Posted: October 5, 2011
More corn stocks than expected showed up in the latest report out from USDA on Friday, which was a big surprise for many of the market watchers.
Despite the fact that corn stocks are reported to be 34% lower than a year ago, it was expected to be much worse, even just a few weeks prior to the Friday Grain Stocks report. Earlier this year, USDA was predicting corn stocks would finish the year at just 675 million bushels, less than a three-week supply. But as of September 1, stocks instead totaled 1.13 billion bushels, with summer disappearance indicated at 2.54 billion bushels, compared with 2.60 billion bushels during the same period last year.

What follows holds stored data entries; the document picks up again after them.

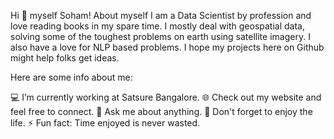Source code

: Hi 👋 myself Soham!
About myself
I am a Data Scientist by profession and love reading books in my spare time. I mostly deal with geospatial data, solving some of the toughest problems on earth using satellite imagery. I also have a love for NLP based problems. I hope my projects here on Github might help folks get ideas.

Here are some info about me:

💻 I’m currently working at Satsure Bangalore.
🌐 Check out my website and feel free to connect.
💬 Ask me about anything.
🥳 Don't forget to enjoy the life.
⚡ Fun fact: Time enjoyed is never wasted.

The report left even USDA’s Chief Economist Joe Glauber scratching his head. “Obviously our analysts are going to be looking at those numbers, but it poses a puzzle in that regard,” said Glauber. Some think the numbers are just off, while others think it could be that livestock producers are using less corn for feed than expected.
That leads us to say don’t look a gift horse in the mouth, because having corn stocks higher is a good thing for everyone. “Pushing corn stocks back above one billion bushels is important for the psyche of the market,” said Renewable Fuels Association Vice President Geoff Cooper. “Having more corn available should somewhat ease supply concerns brought on by poor growing conditions this year and provide more of a buffer until farmers complete the harvest of this year’s crop.”
With corn prices higher this summer, livestock producers may have been using more distillers grains (DDGS), the by-product of ethanol production. When the amount of corn used for ethanol feed co-products is combined with feed and residual demand, total feed demand becomes 6.35 billion bushels, or 47 percent of expected use in 2011/12.
So, if we did look that gift horse - or cow or pig - in the mouth, we might just find more DDGS than corn there. Surprise!